其次,他批评当时丛林错解宗门法要,不识宗眼的现象,并在此基础上,汇通各家宗旨。如他批评了荐福承古(云门四世)等人,按平实商量去解释“三玄三要”的错误,承古认为,“三玄三要”是古德法门,汾阳善照颂“三玄三要事难分,得意忘言道易亲,一句明明该万象,重阳九月菊花红”是就其中“三玄”先总后分依次颂唱的,所以立“三玄”名为玄中玄、体中玄、句中玄,并认为此“三玄”即亦沙师备的《宗纲三句》中的“三句”——第一句即句中玄,第二句即意中玄,第三句即玄中玄。惠洪认为,“三玄三要”玄、要互举,不可强分,是临济宗所立宗纲,与黄檗(希运)大机大用、岩头(全豁)雪峰(义存)的陷虎却物用意相同。此外,荐福承古对临济、云门的棒喝机锋颇有微词,认为一切言句棒喝,以悟为则,学者下劣不悟道,但得知见,知见是学,成非悟也。所以“认言句作无事、作点语、作纵语、作夺语、作照、作用、作同时不同时语,皆邪师过谬”,并讥笑马祖、赵州等门人一些对机应答是“合头语”,是“无出身之路”的“泼恶水”,他批评巴陵颢鉴自夸三转语(银碗盛雪、珊瑚枝枝撑着月、鸡寒上树月寒下水),是“死在言句之中”。承古又建立“两种自己”(“空劫时自己是根蒂,今时日用自己是枝叶”)的观点,用以解释人生要脱去知见,悟道要“明得空劫以前自己”。惠洪对此都抱不同意见,认为巴陵三转语是勘验来机的活语。“两种自己”割断了佛性与自性的关系,是“间隔之说”,“不知圣人立言之难。”

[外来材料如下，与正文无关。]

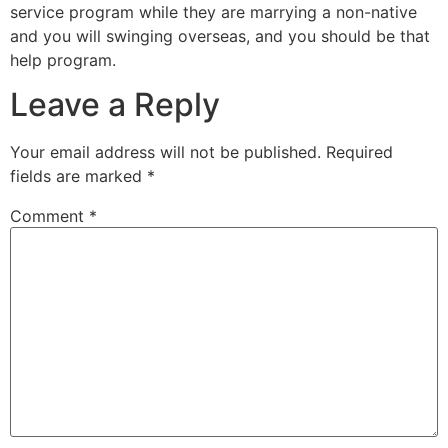
service program while they are marrying a non-native
and you will swinging overseas, and you should be that
help program.
Leave a Reply
Your email address will not be published.
Required
fields are marked
*
Comment
*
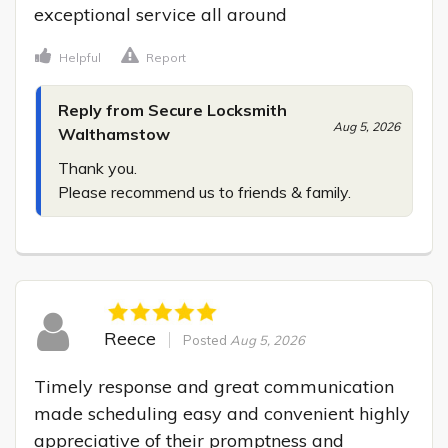
exceptional service all around
Helpful
Report
Reply from Secure Locksmith
Aug 5, 2026
Walthamstow
Thank you.

Please recommend us to friends & family.
Reece
Posted
Aug 5, 2026
Timely response and great communication 
made scheduling easy and convenient highly 
appreciative of their promptness and 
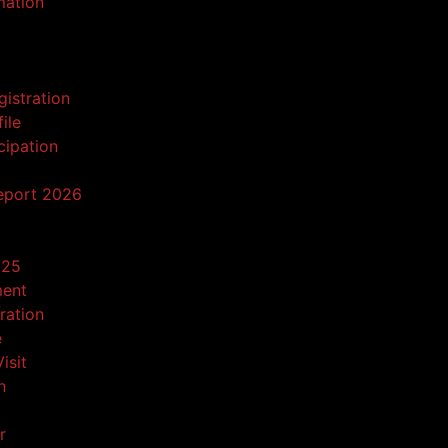
mation
gistration
ile
cipation
eport 2026
025
ment
tration
e
isit
h
r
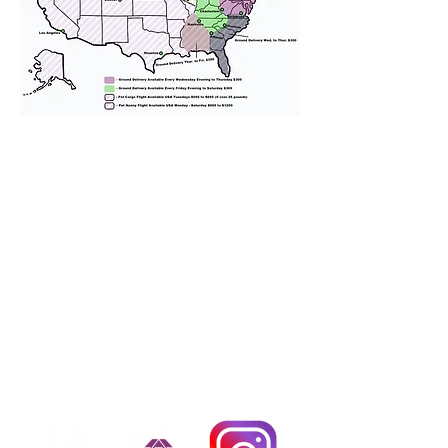
We provide transportation for our
puppies and have had 100%
success with puppies traveling all
over the United States. Ground &
Cargo Transportation costs are
usually around $300 to $600 above
the cost of the puppy. Standard
Flight Nanny trips cost $700 to
$1,200. You can contact us to make
arrangements. We personally
handle all travel details to
guarantee that the puppy is
provided with safety and the
utmost respect.
Don't Miss An Update!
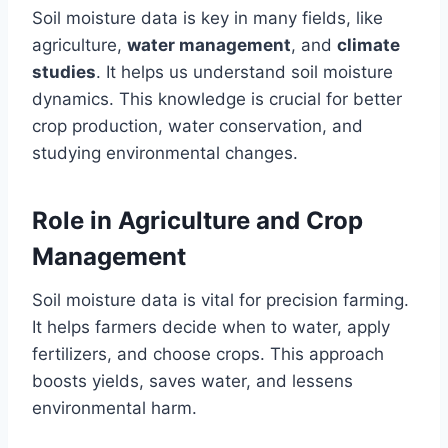
Soil moisture data is key in many fields, like
agriculture,
water management
, and
climate
studies
. It helps us understand soil moisture
dynamics. This knowledge is crucial for better
crop production, water conservation, and
studying environmental changes.
Role in Agriculture and Crop
Management
Soil moisture data is vital for precision farming.
It helps farmers decide when to water, apply
fertilizers, and choose crops. This approach
boosts yields, saves water, and lessens
environmental harm.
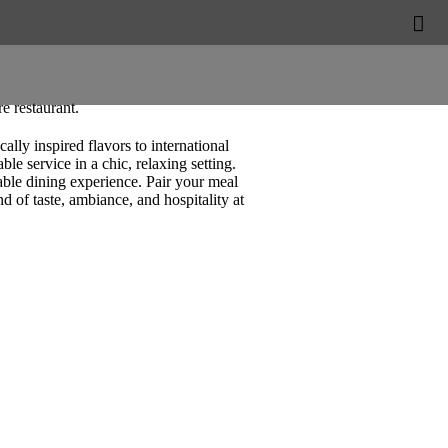


e restaurant.
lly inspired flavors to international
le service in a chic, relaxing setting.
table dining experience. Pair your meal
d of taste, ambiance, and hospitality at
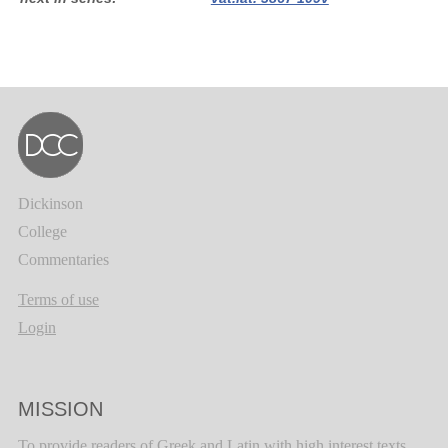
Dickinson
College
Commentaries
Terms of use
Login
MISSION
To provide readers of Greek and Latin with high interest texts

  为了批评荐福承古的禅法,惠洪特于《僧宝传》用一卷的篇幅,全面介绍承古观点,并在《后赞》中对其一一加以批评。又特撰《临济宗旨》一文,进一步阐述自己的宗法观点。他认为临济宗的“三玄三要”,“十智同真”同出一关捩,其中“玄”、“要”、“智”、“真”,皆谓众生本具的清净种智,即佛性。三玄三要,十智同真都是运用机锋语句来勘验学者的方法,反映了祖宗不究知解分辩、壁立万仞的险绝门风。“诸方但爱平实见解,执之不移,惟欲传授,不信有悟”,可见,惠洪在宗法思想上,是主张一心自见自悟,豁然通贯,无所滞碍的,这与他的文字禅理论相吻合,也与其师真净克文的禅法主张一脉相承,所以,惠洪的禅宗实际上是黄龙宗法文人化特色的发展,是“无学之学”豁然融通的结果。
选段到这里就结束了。